Tate, 41, is proud that, to this point, Keleaf has avoided the pitfalls of the neighborhood. But all this death has taken a toll on her. It’s rare that she makes the short walk over to Cesar Chavez. While her son develops into one of the city’s basketball stars, she’s rarely in the crowd to watch it live.

“Some days, I just sit in my room and talk to God,” Latissa Tate said. “I do get depressed.”

Keleaf has four younger siblings, and his mother also must help raise some of her 16 grandchildren with two sons incarcerated. Latissa works in the spring and summer at Nationals Park, and Keleaf’s 21-year-old brother, DeMarco, is a janitor at Burrville Elementary School. He has been a role model for the family because of his high school diploma, but the reality is they “only make ends meet,” DeMarco said.

Which is why so much is being placed on Keleaf’s basketball dreams.

He has become an honor roll student at Cesar Chavez and is beginning to take over games. Battle is convinced a Division I school already would have offered a scholarship if he played at a more visible private school. But Battle has no visions of grandeur. The goal, he said, is for Tate to get a free college education and perhaps set the stage for his younger siblings to do the same.

At times, Tate’s expectations seem grounded, too.

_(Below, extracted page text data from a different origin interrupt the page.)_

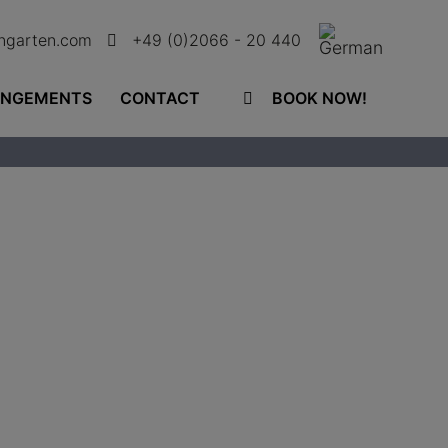
ingarten.com
+49 (0)2066 - 20 440
ANGEMENTS
CONTACT
BOOK NOW!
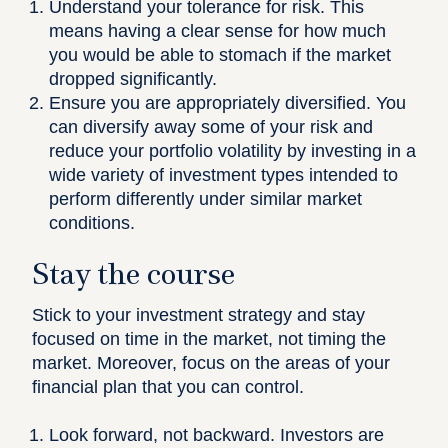
Understand your tolerance for risk.
This
means having a clear sense for how much
you would be able to stomach if the market
dropped significantly.
Ensure you are appropriately diversified
. You
can diversify away some of your risk and
reduce your portfolio volatility by investing in a
wide variety of investment types intended to
perform differently under similar market
conditions.
Stay the course
Stick to your investment strategy and stay
focused on time in the market, not timing the
market. Moreover, focus on the areas of your
financial plan that you can control.
Look forward, not backward.
Investors are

He’s aware that “schoolwork will take me and basketball is just going to make me keep going,” he said.

But in a room full of family, Tate is still the same quiet boy who never had much to say, even as others map out the future for him. He doesn’t want to let them down.

“They’re watching me,” Tate said, pointing at the younger children sitting beside him. “I’m going to lead everybody else to the right path. That’s what I’m trying to do: Lead everybody to the right path.”